Text block:
━━━━━━━━━━
Matrix auto redact bot
What?
Subject pretty much says it. Get rid of Matrix messages in a specified rooms after a specified time has passed since the posting.
Why?
Matrix doesn't have any data retention policy, all messages are kept indefinitely by default. To fix this, I created Matrix auto redact bot. Which redacts (deletes) messages from the room after N days.
Also got bored on Friday evening so I wanted to develop do something where I could learn a bit more about Matrix.
How?
Linux (RedHat, not Ubuntu / Debian / Alpine this time)
Python
PostgreSQL
Operation - Usage instructions
Create a room
Invite auto_redact_bot
Bot joins the room automatically after a small delay
!marb 7
Then it deletes (redacts in Matrix terms) all messages older than the specified N days defined by the user and keeps doing this until it's stopped, but either kicking the bot out or giving !marb stop command.
Matrix API
The features used by the integration
login
sync
join
context
redact
read_markers
leave
forget
Does not use PUSH gateway, because the task isn't latency sensitive.
━━━━━━━━━━
Record set:

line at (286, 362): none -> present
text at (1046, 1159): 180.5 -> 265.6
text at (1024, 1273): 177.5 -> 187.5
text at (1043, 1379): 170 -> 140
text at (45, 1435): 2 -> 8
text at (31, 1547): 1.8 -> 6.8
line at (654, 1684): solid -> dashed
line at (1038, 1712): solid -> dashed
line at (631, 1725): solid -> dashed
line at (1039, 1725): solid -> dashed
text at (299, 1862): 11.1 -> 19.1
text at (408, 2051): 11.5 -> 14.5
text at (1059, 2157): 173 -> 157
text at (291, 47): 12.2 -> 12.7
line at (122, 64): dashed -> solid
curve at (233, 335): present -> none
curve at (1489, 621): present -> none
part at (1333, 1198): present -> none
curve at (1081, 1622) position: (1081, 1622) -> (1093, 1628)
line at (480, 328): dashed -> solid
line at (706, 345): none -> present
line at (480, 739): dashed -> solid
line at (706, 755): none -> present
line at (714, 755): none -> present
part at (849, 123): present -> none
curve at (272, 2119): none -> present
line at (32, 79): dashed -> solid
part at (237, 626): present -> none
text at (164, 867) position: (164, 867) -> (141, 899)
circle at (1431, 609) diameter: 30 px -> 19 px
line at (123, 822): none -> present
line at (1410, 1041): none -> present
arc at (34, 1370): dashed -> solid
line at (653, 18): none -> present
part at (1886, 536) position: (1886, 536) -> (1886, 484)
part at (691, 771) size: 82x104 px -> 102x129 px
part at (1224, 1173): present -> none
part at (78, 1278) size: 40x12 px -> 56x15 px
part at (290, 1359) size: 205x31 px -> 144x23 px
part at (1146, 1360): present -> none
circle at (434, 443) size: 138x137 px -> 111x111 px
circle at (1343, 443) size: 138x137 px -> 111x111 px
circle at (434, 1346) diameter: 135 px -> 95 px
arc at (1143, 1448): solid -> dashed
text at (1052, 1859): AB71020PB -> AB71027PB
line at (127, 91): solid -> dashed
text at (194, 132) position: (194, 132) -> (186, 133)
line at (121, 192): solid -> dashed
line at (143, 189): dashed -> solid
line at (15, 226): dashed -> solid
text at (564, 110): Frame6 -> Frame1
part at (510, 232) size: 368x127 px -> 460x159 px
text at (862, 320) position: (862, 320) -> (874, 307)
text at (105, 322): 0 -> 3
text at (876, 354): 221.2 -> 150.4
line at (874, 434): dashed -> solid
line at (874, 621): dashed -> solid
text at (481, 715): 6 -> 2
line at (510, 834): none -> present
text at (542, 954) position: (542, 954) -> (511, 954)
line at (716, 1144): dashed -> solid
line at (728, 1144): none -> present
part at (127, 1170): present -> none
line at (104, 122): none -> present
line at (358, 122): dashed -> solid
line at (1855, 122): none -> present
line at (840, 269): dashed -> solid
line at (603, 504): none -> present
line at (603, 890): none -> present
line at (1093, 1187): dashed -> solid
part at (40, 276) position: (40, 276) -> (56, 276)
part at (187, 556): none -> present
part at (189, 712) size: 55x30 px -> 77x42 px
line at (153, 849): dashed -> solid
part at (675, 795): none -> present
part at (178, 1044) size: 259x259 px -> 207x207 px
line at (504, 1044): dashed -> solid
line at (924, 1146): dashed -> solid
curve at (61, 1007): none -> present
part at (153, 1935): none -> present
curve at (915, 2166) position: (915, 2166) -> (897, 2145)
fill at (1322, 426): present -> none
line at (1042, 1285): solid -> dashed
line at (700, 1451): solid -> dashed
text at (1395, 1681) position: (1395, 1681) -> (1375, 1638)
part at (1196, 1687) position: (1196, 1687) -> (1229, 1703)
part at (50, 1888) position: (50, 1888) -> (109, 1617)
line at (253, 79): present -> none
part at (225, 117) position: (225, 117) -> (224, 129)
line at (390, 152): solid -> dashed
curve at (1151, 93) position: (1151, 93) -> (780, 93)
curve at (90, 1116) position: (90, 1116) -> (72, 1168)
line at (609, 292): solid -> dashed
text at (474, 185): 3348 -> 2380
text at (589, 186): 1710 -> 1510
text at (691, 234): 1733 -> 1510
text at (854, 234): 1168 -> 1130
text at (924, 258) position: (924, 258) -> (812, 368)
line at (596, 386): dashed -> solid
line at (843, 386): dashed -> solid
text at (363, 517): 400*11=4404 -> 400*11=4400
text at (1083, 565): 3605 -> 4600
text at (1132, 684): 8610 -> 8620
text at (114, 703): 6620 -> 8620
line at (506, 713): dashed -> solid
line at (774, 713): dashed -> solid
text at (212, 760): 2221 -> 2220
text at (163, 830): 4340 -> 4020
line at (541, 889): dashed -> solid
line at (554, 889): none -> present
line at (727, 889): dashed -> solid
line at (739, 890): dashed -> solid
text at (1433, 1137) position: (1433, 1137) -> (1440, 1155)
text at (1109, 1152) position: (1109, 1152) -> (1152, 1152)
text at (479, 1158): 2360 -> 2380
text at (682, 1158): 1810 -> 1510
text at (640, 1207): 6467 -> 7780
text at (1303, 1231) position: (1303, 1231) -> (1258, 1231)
━━━━━━━━━━
What this exercise asks:
1. In the auto redact bot text, why doesn't the bot use the PUSH gateway?
2. Shorten the paragraph of the auto redact bot text that begins "Matrix doesn't have any data retention policy" while keeping its main facts.
3. Please carry on writing the auto redact bot text from its last line.

Answers for this exercise:
1. Because the task isn't latency sensitive.

2. Matrix has no data retention policy and keeps all messages indefinitely by default. The Matrix auto redact bot fixes this by redacting (deleting) messages from a room after N days.

3.
Optimizations
The oldest event timestamp is kept in local database, if it's not expired, it's pointless to check if there's anything to redact.
The newest event is checked (from sync), if there's nothing new in the room it's also pointless to fetch the detailed room information.
If room has been inactive (idle, stale) for more than 30 days ,the bot will automatically leave the room. This will also happen immediately, if the bot is left in the room alone.
Other remarks
Encrypted rooms are supported, bot doesn't require encryption keys
Bot only stores / processes event_id's and room_id's + origin_server_ts (timestamps)
Database contains only room id, event id and oldest timestamp
No other than exception logging, even then the only logged infor is room_id and event_id
Currently deletion is rate limited to 400 messages / room / hour
Bot talks to matrix-client.matrix.org server, service is behind wireguard and server doesn't reply to any scans / requests other than valid wireguard packets.
Server runs in Oracle Cloud @ Frankfurt / RedHat.
Other reasons
The Element UI doesn't make it easy to mass delete messages, requiring multiple "accurate" clicks to delete messages. It's much easier to automate it.
Tech reference
Keywords:
Matrix, chat, Element, data retention, lifetime, security, expiry, privacy, enhancing tools, bots, manual, documentation, ttl_bot, time to live, Matrix Auto Redact Bot (MARB)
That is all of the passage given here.